In a recent blog post titled “Behind the Compute,” Stability AI, unveiled shocking findings regarding the performance of Intel Gaudi 2 accelerators compared to NVIDIA’s H100 in training and inference of its upcoming image generation model Stable Diffusion 3.
Stability AI’s text-to-image model demonstrated promising results in the performance analysis. Utilising the 2B parameter multimodal diffusion transformer (MMDiT) version of the model, Stability AI compared the training speed of Intel Gaudi 2 accelerators with NVIDIA’s A100 and H100.
On 2 nodes configuration, Intel Gaudi 2 system processed 927 training images per second, 1.5 times faster than NVIDIA H100-80GB. Further increasing the batch size to 32 per accelerator in Gaudi 2 resulted in a training rate of 1,254 images/sec.
On 32 Nodes Configuration, the Gaudi 2 cluster processed over 3x more images per second compared to NVIDIA A100-80GB GPUs, despite A100s having a highly optimised software stack.

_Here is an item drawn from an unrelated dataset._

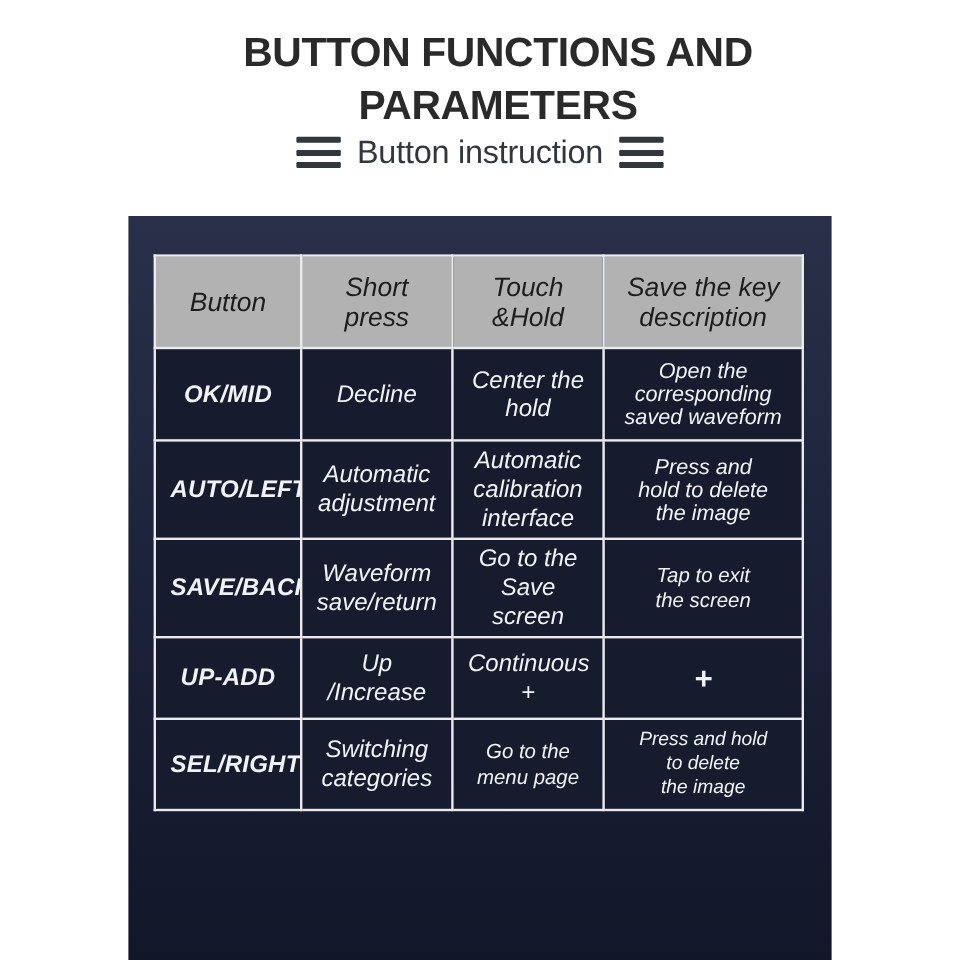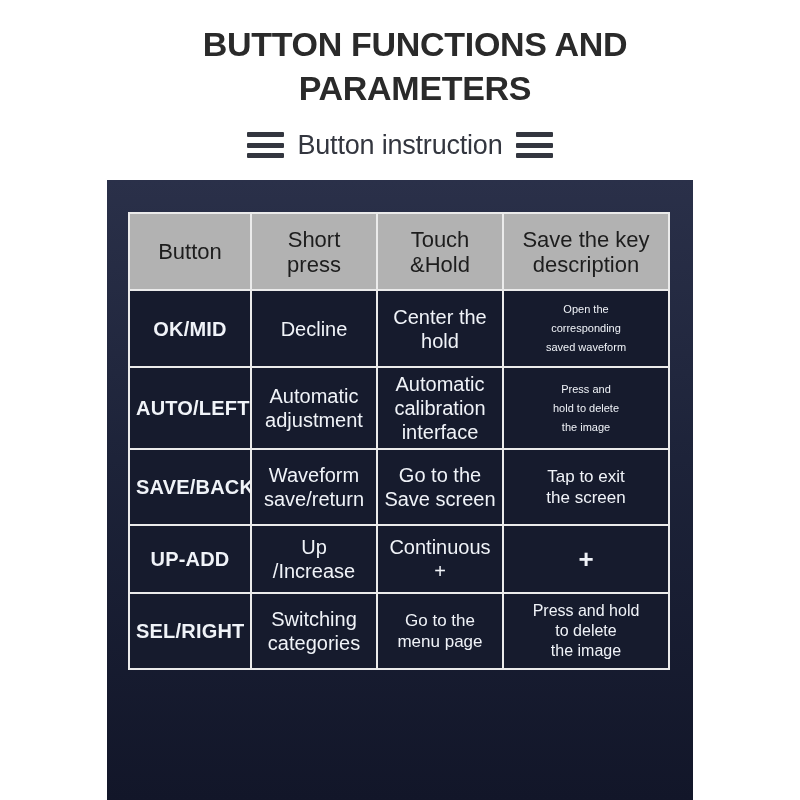"Button instruction" .subtitle { top: 126px -> 108px }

On inference tests with the Stable Diffusion 3 8B parameter model, Gaudi 2 chips offered similar inference speed to NVIDIA A100 chips using base PyTorch.

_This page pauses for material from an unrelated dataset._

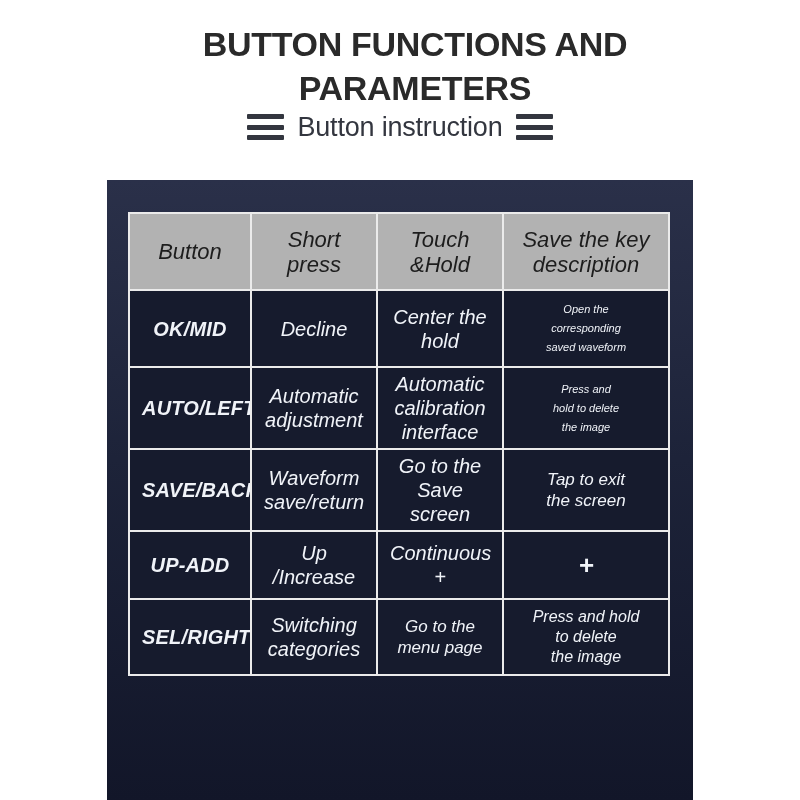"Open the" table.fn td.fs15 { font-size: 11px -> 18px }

However, Stability AI admitted that with TensorRT optimisation, A100 chips produced images 40% faster than Gaudi 2, but Stability AI anticipates Gaudi 2 to outperform A100s with further optimisation. This can be further contented with the upcoming GH200 processors that might be announced at GTC 2024 this month.
Few months back, AMD also claimed that it has surpassed NVIDIA H100 on various performance metrics, but it was later debunked by NVIDIA as it said that AMD also did not include TensorRT optimisation for the test.
Intel has also launched its Gaudi 3 AI accelerator which would make this competition even interesting in the future.
Moreover, Stable Beluga 2.5 70B, Stability AI’s fine-tuned version of LLaMA 2 70B, showcased impressive performance on Intel Gaudi 2 accelerators. Running the PyTorch code out of the box on 256 Gaudi 2 accelerators, Stability AI measured an average throughput of 116,777 tokens/second.
Gaudi 2 demonstrated a 28% faster performance compared to NVIDIA A100 in inference tests with the 70B language model, generating 673 tokens/second per accelerator.